Short exercise ::
Put the lines of the items below into a JSON list of strings, one string per line with blank lines left out, starting with the line that contains "312, 424, 696]" and going on through the line that contains "List each element's".
--- Begin Input rows ---
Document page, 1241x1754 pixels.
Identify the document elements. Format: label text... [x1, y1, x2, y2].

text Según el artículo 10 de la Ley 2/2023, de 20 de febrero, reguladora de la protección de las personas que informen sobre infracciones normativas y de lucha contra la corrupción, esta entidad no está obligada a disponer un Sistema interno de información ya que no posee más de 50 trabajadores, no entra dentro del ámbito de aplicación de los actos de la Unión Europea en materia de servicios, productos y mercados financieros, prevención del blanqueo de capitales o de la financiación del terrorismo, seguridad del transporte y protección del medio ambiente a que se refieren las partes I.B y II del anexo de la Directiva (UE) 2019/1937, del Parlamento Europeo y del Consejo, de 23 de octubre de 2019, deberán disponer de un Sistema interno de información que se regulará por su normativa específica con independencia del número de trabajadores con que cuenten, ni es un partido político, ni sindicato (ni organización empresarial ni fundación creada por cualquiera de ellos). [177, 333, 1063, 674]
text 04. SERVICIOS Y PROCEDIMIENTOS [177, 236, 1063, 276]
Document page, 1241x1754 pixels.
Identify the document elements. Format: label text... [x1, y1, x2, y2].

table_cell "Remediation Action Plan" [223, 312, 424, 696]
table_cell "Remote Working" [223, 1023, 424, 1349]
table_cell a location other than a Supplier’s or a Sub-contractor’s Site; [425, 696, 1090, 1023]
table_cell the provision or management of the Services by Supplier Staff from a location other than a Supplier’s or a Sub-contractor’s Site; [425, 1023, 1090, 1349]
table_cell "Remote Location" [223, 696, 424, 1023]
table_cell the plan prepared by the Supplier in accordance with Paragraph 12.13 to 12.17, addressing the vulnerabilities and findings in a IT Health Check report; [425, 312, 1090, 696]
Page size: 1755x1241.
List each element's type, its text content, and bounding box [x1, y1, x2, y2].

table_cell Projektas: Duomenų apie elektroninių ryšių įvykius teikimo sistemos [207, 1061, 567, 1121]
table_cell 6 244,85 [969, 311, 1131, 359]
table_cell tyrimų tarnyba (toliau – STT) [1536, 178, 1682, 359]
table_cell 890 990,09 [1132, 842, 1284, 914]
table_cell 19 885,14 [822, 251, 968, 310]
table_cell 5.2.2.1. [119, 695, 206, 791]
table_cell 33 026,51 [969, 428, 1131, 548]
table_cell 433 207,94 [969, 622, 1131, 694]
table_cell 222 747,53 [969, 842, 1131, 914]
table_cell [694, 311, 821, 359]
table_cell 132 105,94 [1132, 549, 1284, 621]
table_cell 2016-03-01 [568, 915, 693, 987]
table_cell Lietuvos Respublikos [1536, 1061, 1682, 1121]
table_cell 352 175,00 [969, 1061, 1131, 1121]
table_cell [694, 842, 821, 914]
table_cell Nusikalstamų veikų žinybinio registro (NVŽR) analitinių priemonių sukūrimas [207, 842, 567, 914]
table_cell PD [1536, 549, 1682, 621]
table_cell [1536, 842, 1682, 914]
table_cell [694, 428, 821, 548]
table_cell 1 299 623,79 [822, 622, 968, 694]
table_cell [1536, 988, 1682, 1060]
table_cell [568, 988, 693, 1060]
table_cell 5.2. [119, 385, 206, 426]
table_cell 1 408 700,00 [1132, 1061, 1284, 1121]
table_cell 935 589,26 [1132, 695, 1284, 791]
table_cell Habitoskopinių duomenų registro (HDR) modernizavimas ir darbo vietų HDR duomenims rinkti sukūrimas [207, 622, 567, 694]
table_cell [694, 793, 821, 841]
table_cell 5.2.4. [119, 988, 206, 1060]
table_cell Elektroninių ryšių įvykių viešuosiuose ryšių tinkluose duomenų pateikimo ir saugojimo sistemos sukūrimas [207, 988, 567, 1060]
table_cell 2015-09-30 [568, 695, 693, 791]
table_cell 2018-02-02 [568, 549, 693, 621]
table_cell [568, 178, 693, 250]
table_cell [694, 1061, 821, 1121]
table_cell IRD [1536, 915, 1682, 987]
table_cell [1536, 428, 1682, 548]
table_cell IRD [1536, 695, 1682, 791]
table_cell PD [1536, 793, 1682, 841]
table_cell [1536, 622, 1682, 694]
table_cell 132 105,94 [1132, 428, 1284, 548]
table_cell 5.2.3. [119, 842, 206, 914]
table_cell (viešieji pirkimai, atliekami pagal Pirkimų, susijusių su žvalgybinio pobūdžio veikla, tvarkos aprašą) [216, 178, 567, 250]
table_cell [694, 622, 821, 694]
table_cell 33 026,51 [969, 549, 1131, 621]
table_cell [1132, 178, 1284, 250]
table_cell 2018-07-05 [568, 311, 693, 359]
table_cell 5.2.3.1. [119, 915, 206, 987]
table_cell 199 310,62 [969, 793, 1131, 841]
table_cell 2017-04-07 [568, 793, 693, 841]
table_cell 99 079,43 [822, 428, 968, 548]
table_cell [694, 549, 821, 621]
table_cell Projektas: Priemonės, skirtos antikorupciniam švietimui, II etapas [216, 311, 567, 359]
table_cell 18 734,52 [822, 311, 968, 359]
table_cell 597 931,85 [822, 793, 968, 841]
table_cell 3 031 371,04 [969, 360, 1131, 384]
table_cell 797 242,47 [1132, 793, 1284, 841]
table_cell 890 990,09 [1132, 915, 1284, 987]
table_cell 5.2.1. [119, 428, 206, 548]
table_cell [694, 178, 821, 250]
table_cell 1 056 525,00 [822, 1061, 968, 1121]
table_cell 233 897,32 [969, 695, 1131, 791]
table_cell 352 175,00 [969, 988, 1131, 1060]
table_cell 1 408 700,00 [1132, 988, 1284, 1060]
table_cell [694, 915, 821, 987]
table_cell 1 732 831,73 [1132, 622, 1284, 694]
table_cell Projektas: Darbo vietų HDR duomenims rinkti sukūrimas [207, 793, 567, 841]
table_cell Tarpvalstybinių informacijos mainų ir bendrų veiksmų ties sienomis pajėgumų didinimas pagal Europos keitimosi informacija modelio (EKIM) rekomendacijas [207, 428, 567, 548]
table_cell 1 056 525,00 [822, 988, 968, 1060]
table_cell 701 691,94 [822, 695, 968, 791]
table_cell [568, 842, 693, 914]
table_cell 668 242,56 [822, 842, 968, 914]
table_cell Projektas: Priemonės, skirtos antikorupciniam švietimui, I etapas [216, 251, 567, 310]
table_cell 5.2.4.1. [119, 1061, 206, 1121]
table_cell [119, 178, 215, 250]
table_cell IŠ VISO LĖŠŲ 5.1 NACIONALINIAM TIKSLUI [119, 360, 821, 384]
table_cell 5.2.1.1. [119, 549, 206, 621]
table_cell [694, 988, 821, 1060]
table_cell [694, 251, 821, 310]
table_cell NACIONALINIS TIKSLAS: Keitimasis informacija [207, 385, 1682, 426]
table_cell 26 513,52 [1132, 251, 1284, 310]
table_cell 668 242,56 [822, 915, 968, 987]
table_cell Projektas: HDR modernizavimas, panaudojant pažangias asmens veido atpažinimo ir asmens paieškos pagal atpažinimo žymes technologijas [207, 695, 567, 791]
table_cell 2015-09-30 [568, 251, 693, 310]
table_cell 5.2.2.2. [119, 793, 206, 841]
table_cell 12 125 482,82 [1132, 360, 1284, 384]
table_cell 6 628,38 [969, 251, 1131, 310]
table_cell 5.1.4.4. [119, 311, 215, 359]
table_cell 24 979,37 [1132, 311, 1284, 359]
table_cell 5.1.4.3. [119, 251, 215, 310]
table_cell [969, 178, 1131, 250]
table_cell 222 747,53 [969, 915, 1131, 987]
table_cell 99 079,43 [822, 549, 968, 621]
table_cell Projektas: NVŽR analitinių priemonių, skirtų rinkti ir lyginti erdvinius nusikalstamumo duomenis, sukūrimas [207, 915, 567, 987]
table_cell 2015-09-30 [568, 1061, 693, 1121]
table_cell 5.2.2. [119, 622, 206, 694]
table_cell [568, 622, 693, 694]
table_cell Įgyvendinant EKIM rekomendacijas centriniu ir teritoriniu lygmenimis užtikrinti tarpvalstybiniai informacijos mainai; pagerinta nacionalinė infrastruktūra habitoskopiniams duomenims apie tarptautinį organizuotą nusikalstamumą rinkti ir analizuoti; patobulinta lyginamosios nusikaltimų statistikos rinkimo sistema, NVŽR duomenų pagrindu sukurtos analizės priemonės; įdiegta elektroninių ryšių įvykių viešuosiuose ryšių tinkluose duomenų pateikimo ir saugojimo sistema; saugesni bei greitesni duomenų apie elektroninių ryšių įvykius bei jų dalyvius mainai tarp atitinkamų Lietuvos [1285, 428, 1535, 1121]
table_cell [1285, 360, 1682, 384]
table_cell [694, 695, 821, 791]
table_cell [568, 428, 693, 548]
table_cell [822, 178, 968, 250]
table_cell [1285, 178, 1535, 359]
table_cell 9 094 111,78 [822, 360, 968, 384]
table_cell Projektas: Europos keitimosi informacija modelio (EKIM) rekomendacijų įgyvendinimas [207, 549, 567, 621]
--- End Input rows ---
Reply ::
[
  "table_cell \"Remediation Action Plan\" [223, 312, 424, 696]",
  "table_cell \"Remote Working\" [223, 1023, 424, 1349]",
  "table_cell a location other than a Supplier’s or a Sub-contractor’s Site; [425, 696, 1090, 1023]",
  "table_cell the provision or management of the Services by Supplier Staff from a location other than a Supplier’s or a Sub-contractor’s Site; [425, 1023, 1090, 1349]",
  "table_cell \"Remote Location\" [223, 696, 424, 1023]",
  "table_cell the plan prepared by the Supplier in accordance with Paragraph 12.13 to 12.17, addressing the vulnerabilities and findings in a IT Health Check report; [425, 312, 1090, 696]",
  "Page size: 1755x1241.",
  "List each element's type, its text content, and bounding box [x1, y1, x2, y2]."
]